The answers to these questions vary and they are not so straightforward, depending on your country of origin. In Africa, the colonial past greatly influences language use. English, French, Portuguese, Spanish and Afrikaans are all present and not by choice. The debate about a new African lingua franca, to replace colonial languages, is continuously present on the continent, but there is a good chance that the official introduction of one or other would cause further issues. In Africa indigenous languages are still present but in some other one-time colonies the devastation was such that people now can only speak their colonizers’ language for their is nothing else they could relate to. They carry on the surnames too, once given to their ancestors by the oppressors. The remnants of local languages or those developed as a result of the slave trade are still there in many of these countries, but it’s far from how it would be without the European intervention.
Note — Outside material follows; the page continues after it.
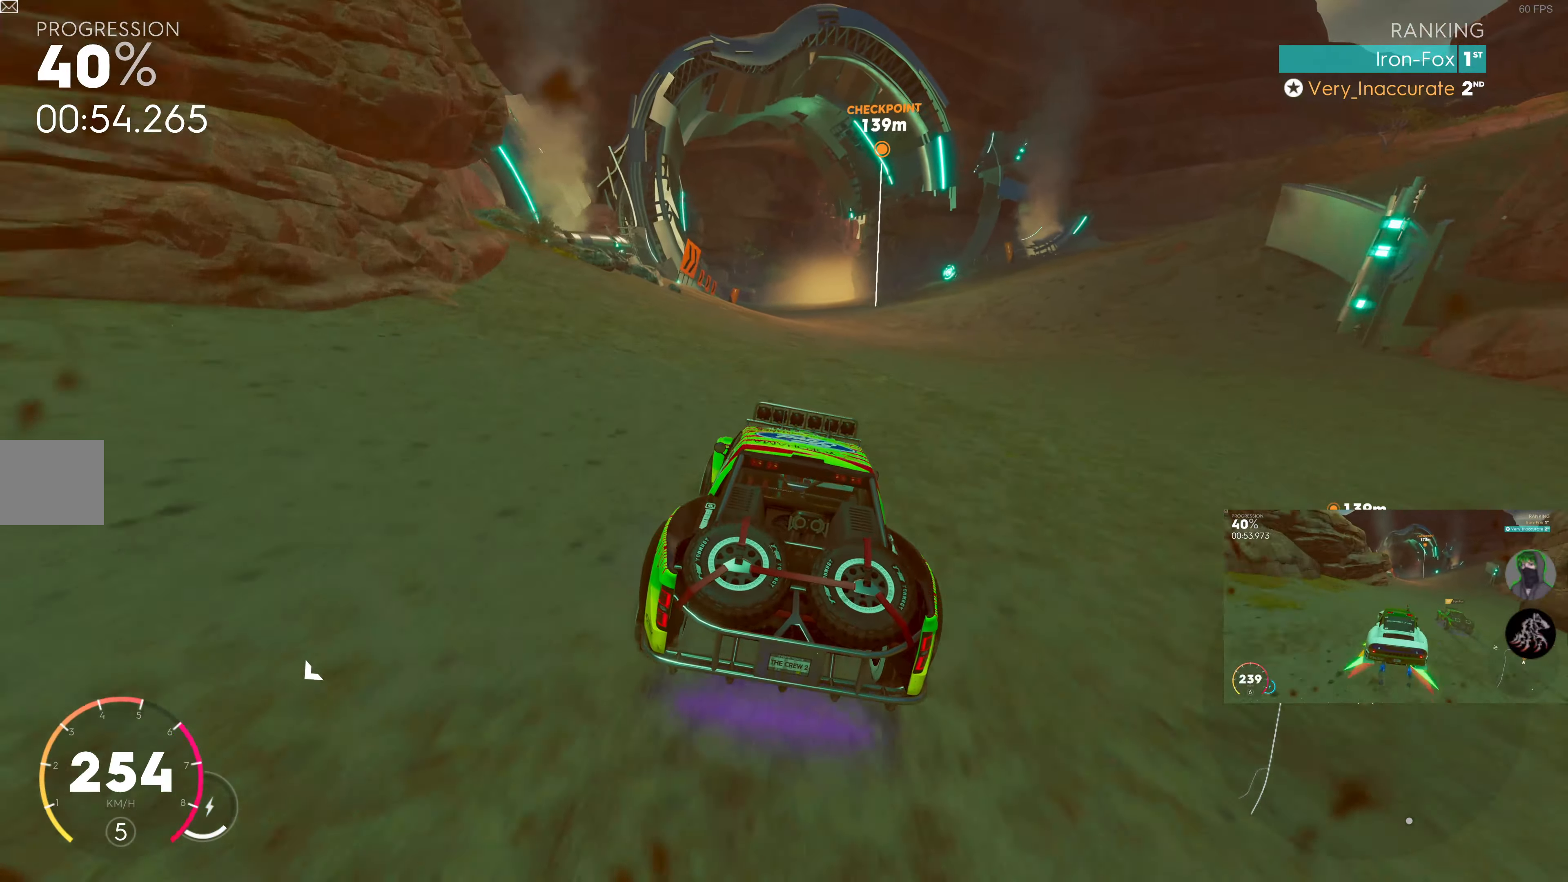
{"buttons": ["R2"], "left_stick": "center", "right_stick": "center", "events": []}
In big part of Asia, Russia and China are two powers that re-organized the traditional language map in the past century. The language use of minorities forced to live under Chinese leadership, is increasingly restricted. Tibetans, Mongolians and Uyghurs face retaliation for simply wanting to use their mother tongues. Not only in education and at work, but at home within their own families.
In Europe, language rights are enshrined in various policies and charters. Linguistic diversity seems to be the base of our societies but there are tensions between various ethnicities and this affects the situation of languages too.
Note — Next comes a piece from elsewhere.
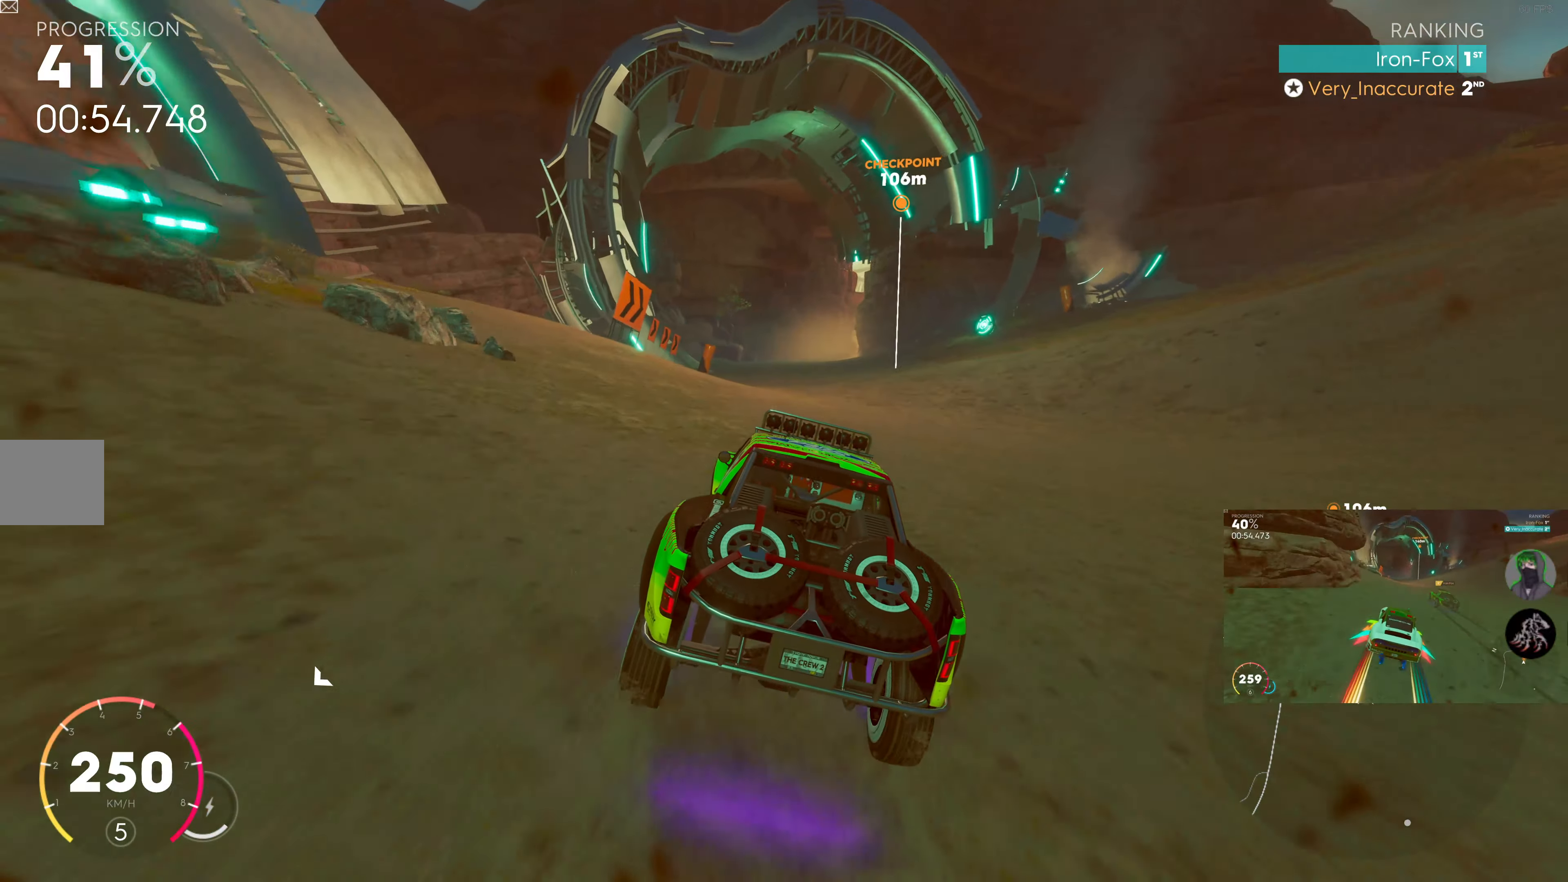
{"buttons": ["R2"], "left_stick": "right", "right_stick": "center", "events": [[450, "left_stick", "right"]]}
We have to keep in mind that languages die out quickly. Human interactions, business relationships, migration and large scale globalization all affect our language use and may result in the extinction of one or other. Besides, languages with more speakers are favoured compared to the languages of minority groups, and no charter can provide full protection. What’s the point of trying to promote and protect certain languages then? As long as there is one remaining representative of a language, anyone who feels whole only by using their native tongue, we must allow them to use it freely without restrictions. The value of diversity is unquestionable and it applies to language use too. Every language is a treasure-house, it provides an insight into ways of thinking, traditions, customs and history. Without understanding our past, we cannot fully live in the present or think about a worthwhile future.